Performing Lines is excited to announce it will be joining the National Performing Arts Partnership Framework (NPAPF) from 2025, as announced by Creative Australia earlier today.
Performing Lines Chairperson, Robi Stanton said that the company is a unique addition to the Framework, as one of the only organisations working with independent performing artists nationally.
“We are proud to have been recognised for our leadership and significant contribution to the performing arts sector, and we commend the vision of the Government in supporting Performing Lines.
We look forward to continuing to champion the independent sector as a powerful force of contemporary cultural expression,” Robi Stanton, Performing Lines Chairperson
Inclusion in the Framework, will provide the company with stability and security over the next 8 years, allowing for long-term planning and commitments to artists, presenters and industry, as well as an important seat at the table to champion the independent sector.

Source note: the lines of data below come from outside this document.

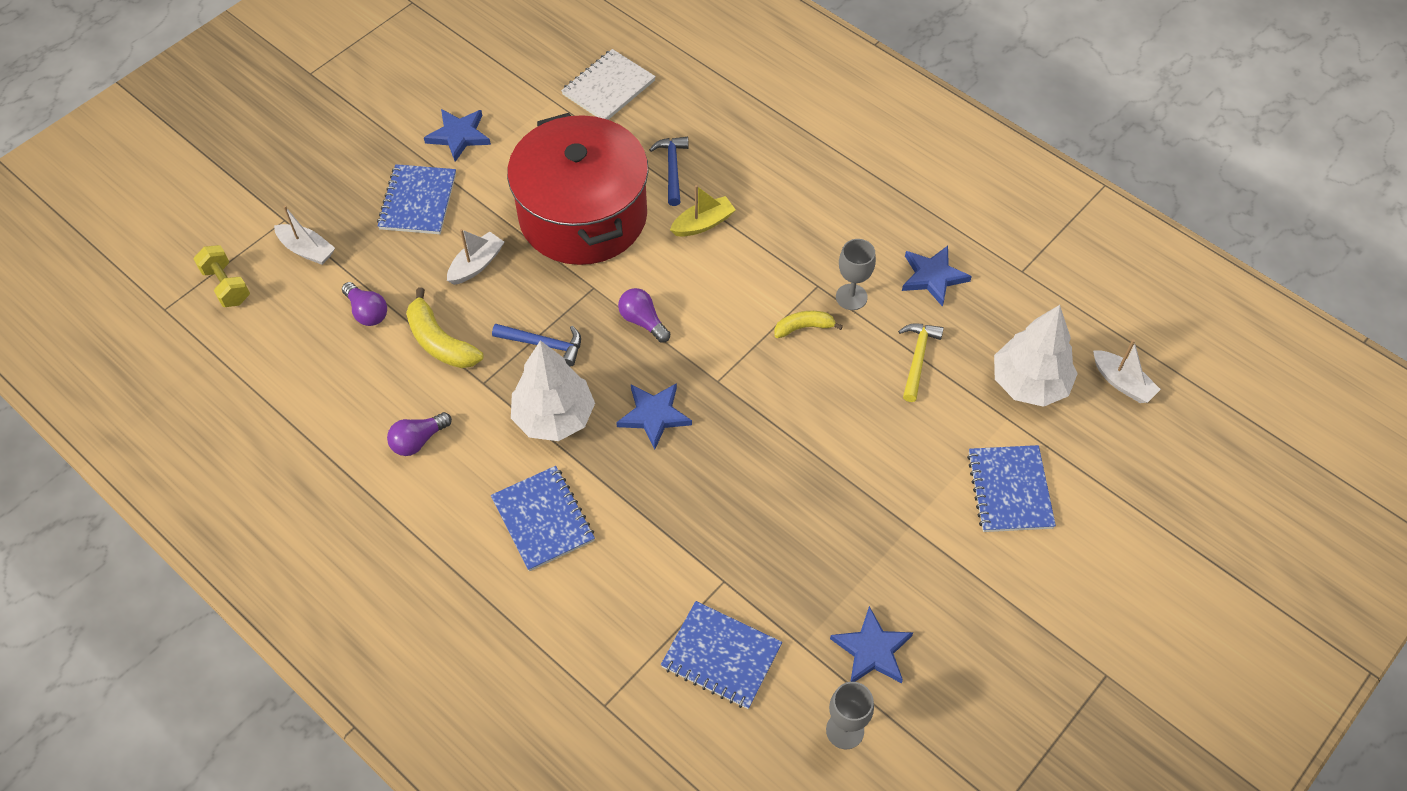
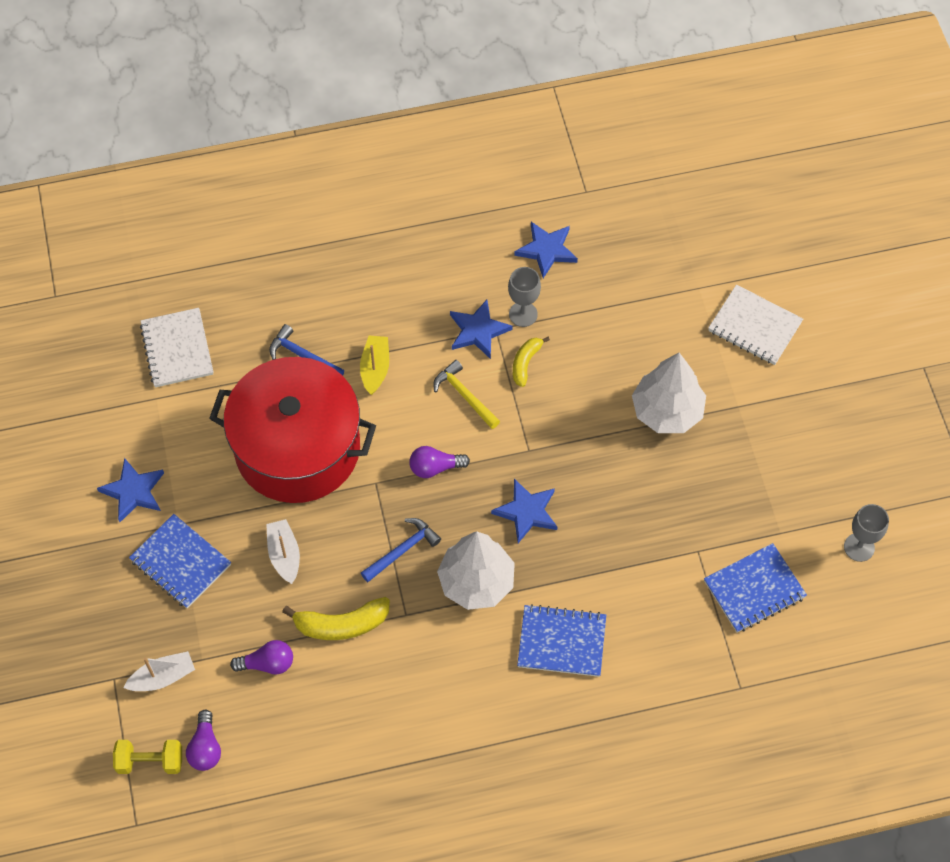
camera: 55 degrees left, 5 degrees up
(418, 440) = (425, 692): purple light bulb -> purple light bulb (205, 748)
(872, 650) = (813, 492): blue star -> blue star (478, 331)
(917, 358) = (608, 308): yellow hammer -> yellow hammer (464, 395)
(1009, 490) = (754, 327): blue notebook -> white notebook
(1029, 383) = (681, 255): white tree -> white tree (667, 411)
(1122, 383) = (722, 199): white boat -> none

Support under the Framework comes from Creative Australia, Arts Tasmania, Department of Local Government, Sport and Cultural Industries (WA) and Create NSW.
Our teams and board members in New South Wales, Western Australia, Tasmania and Victoria look forward to upholding our strong, 40-year track record of supporting independent artists, producing quality works and designing and delivering sector-based capacity building initiatives that contribute to the very fabric of the Australian performing arts sector, ensuring its current and future sustainability and vibrancy.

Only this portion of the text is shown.